Do you believe that, absent price gougers, I would be able to walk into Home Depot, CVS, Walmart, etc. and buy some N95 masks for my personal use? I don't think that's likely, so wherever you were heading with that is irrelevant.
I want to be clear I'm intentionally separating two things. The gouger is making product available on the market where otherwise there would be none. The higher price discourages hoarders or others with lower needs. This is clearly a valuable service that some, perhaps many, are willing to pay for. I feel like these are indisputable facts.
There is a separate topic of moralizing about the issue, whether or not you think the gouger is a bad actor or whatever. You can keep going on about that, but I won't address it because I don't care about your feelings regarding my personal health.
What you're missing is that, in the timescales at issue with price-gouging, both supply and demand are inelastic. So at, say, $10, you'd have 100 units of supply and 200 units of demand, while at $20, you have... 100 units of supply and 200 units of demand.
Higher prices don't discourage hoarders, because a fair fraction of the hoarders are going to be people who are planning on reselling them to desperate people, so they're virtually guaranteed a profit. If you want to discourage hoarders, then enact purchasing limits: limit 1 per person.
I dismiss the idea that demand is inelastic. At $1/mask basically everyone wants an N95 mask. At $1k/mask most consumers are going to wear a bandana or alternative type of mask.
Sure, demand isn't perfectly inelastic. But at the price points we're talking about, the demand isn't dropping off fast enough to make the market look even close to equilibrium.
But I noticed you didn't even attempt to engage with the solution of enforcing purchasing quotas instead of allowing price gouging.
Enforcing purchasing quotas does not allocate resources to where they're most needed.
Pricing (including gouging) may be imperfect, but it is better than central resource allocation, price fixing, etc. at leading to efficient allocation of resources.
With central planning, resources go to the politically connected. So it's no different, the poor are reliant on better connected and/or wealthier people to provide them with some resources.
Pricing (which includes 'gouging') is not perfect, but it's better than central planning, price fixing, and quotas at efficient allocation of resources. At the very least it provides a 'wisdom of the crowds' affect where anyone with enough money can reallocate some of the resources to a location of need that might lack visibility to the hand full of people that would hypothetically be centrally planning all the resource allocation.
Wait, who was proposing or even talking about central planning in this thread? I think you're the first. I was going to propose we allocate resources by sacrificing goats to the thirteen forgotten gods of the underworld, and then interpret their bones for wisdom.

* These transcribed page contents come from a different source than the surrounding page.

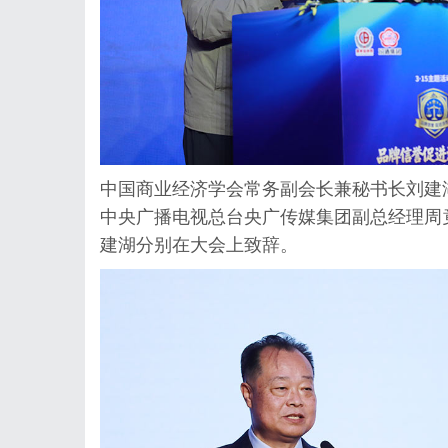
中国商业经济学会常务副会长兼秘书长刘建
中央广播电视总台央广传媒集团副总经理周
建湖分别在大会上致辞。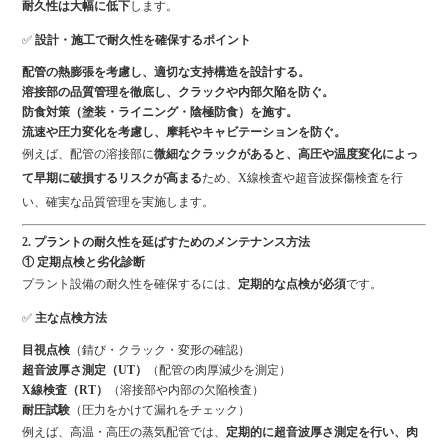
耐久性は大幅に低下
します。
✅
設計・施工で耐久性を確保するポイント
配管の熱膨張を考慮し、適切な支持構造を設計する。
溶接部の品質管理を徹底し、クラックや内部欠陥を防ぐ。
防食対策（塗装・ライニング・陰極防食）を施す。
流速や圧力変化を考慮し、摩耗やキャビテーションを防ぐ。
例えば、配管の溶接部に
微細なクラックがあると、高圧や温度変化によっ
て早期に破損するリスクが高まる
ため、X線検査や超音波探傷検査を行
い、確実な品質管理を実施します。
2. プラントの耐久性を延ばすためのメンテナンス方法
① 定期点検と劣化診断
プラント設備の耐久性を確保するには、
定期的な点検が必須
です。
✅
主な点検方法
目視点検
（錆び・クラック・変形の確認）
超音波厚さ測定（UT）
（配管の肉厚減少を測定）
X線検査（RT）
（溶接部や内部の欠陥検査）
耐圧試験
（圧力をかけて漏れをチェック）
例えば、高温・高圧の蒸気配管では、
定期的に超音波厚さ測定を行い、肉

I just wanted to clarify that when you said higher prices discourage those with lower needs, what you really meant is that it discourages those with lower means-weighted-needs. Which is to say, it discourages the desperate-but-poor, rebalancing demand toward the less-desperate-but-more-wealthy.
The other alternatives proposed all over this thread such as purchase quotas, price fixing (stopping gouging), etc. are all central planning solutions. And those types of solutions are worse at efficient resource allocation than pricing and are less likely to get resources where they're needed most regardless of means or desperation.
Pricing spreads the capability of resource allocation around. In the central planning model the poor desperate person is reliant on a tiny group of central planners to allocate them some resources, and the central planners may not see that particular poor/desperate group. With the pricing model, anyone with the means can allocate resources where they see a need. In both scenarios the poor are reliant on someone else to allocate them resources. In the pricing model, the poor person has a better chance of being seen by at least someone with the means to make it happen.
If you have an interest in learning the core concepts of economics I can't speak highly enough about "Basic Economics" by Thomas Sowell. It provides a really great understanding of economics using history and lots of real world examples to explain the concepts in plain English. It's non-technical enough that the audio book is an excellent fit.
The grandparent's label of "central planning" seems to encompass almost any possible policy that deviates from a completely free market. I don't think any mainstream economics, other than caricatures, supports the idea that any possible economic policy that isn't a completely free market doesn't work.
You are making false claims about what I said. I intentionally used language like "better/worse" or "more/less efficient." Of course central planning will "work" in the sense that you will see that someone commanded some masks to be sent to a hospital, the hospital used them, and some lives were saved. However, a basic understanding of economics informs us that pricing is a more efficient tool at getting masks where they are most needed, and is likely to save even more lives. Pricing simply works "better."
Mostly, because the guy buying them all up to resell at 10x the price is a scumbag just like ticket scalpers, except worse because whether you pay $500 or $200 to get a ticket to a rock concert won't potentially kill you.
The availability is primarily negatively impacted because of hoarders and gougers.